Court Opinion

ID: 5794402
Source: CourtListenerOpinion
Date Created: 2022-01-12 18:15:37.139573+00
Date Added: 2024-06-11T08:42:22.634301
License: Public Domain

Manzanet-Daniels, J., dissents in a memorandum as follows:
I respectfully dissent. The record provides no factual support for *527respondent Division of Parole’s (DOP) assertion that Special Condition 131, imposed in April 2007 as a condition to petitioner’s release to parole, is necessary to protect petitioner’s wife from domestic violence. The record does not indicate the grounds for issuance of a temporary order of protection to petitioner’s current wife in August 2005. As for petitioner’s arrest for assault in July 1997 based on allegations made by his then-girlfriend, who is now his wife, the charges were dropped and no parole violation was found. Petitioner was arrested for “bothering” his wife in September 2005, but the record does not indicate how he “bothered” her. He was released, and again, there was no parole violation. Given that petitioner’s wife supports the present application, I do not view how these unsubstantiated allegations warrant the draconian stricture of cutting petitioner off from all contact with his wife without the permission of his parole officer. Since petitioner’s wife has custody of the couple’s young daughter, the restriction also effectively prevents petitioner from having contact with his daughter. Thus, the restriction not only interferes unreasonably with petitioner’s marriage, but is an obstruction to the father-child relationship.
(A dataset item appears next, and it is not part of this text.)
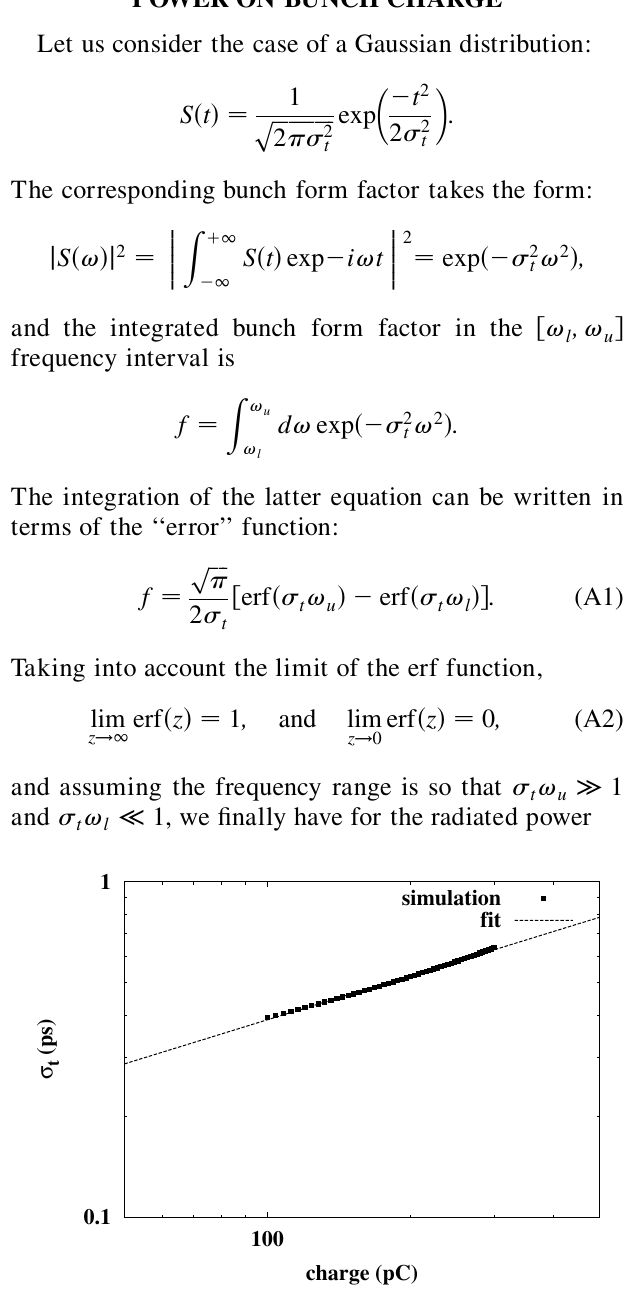
FIG. 9. Simulated dependence of bunch length versus charge. The circles are simulation results; the line is a fit to the simulation using a (cid:15) (cid:13) Q (cid:12) law; the result gives (cid:12) (cid:3) 0 : 437 (cid:14) 0 : 007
The special condition has no rational relationship to the crimes for which petitioner is currently subject to parole. The crime for which petitioner was most recently incarcerated— second-degree criminal possession of a forged instrument—is economic in nature and does not indicate that petitioner will pose any danger to his wife or child. Petitioner’s 1982 conviction of first-degree rape was for a crime that, while heinous and of the utmost gravity, was committed when petitioner was 19 years old, against a stranger, not a spouse or domestic partner, and there is no evidence of petitioner having committed any sex offenses in the 27 years since that conviction. Hence, I find no rational relationship between that conviction and forbidding petitioner from having any contact with a wife who wants to see him. I note the special value of the marital relationship, to parolees like anyone else, as a source of emotional support and well-being (see Turner v Safley, 482 US 78, 95-96 [1987]). In that context, there is no evidence that petitioner’s wife has a criminal record or would otherwise be a bad influence on him.
Accordingly, I would find that the special condition is not rationally related to the crimes for which petitioner is subject to parole, or to the State’s objectives of reducing recidivism and protecting the public (compare People ex rel. Stevenson v Warden of Rikers Is., 24 AD3d 122, 123 [2005], lv denied 6 NY3d 712 [2006]), and would affirm the order.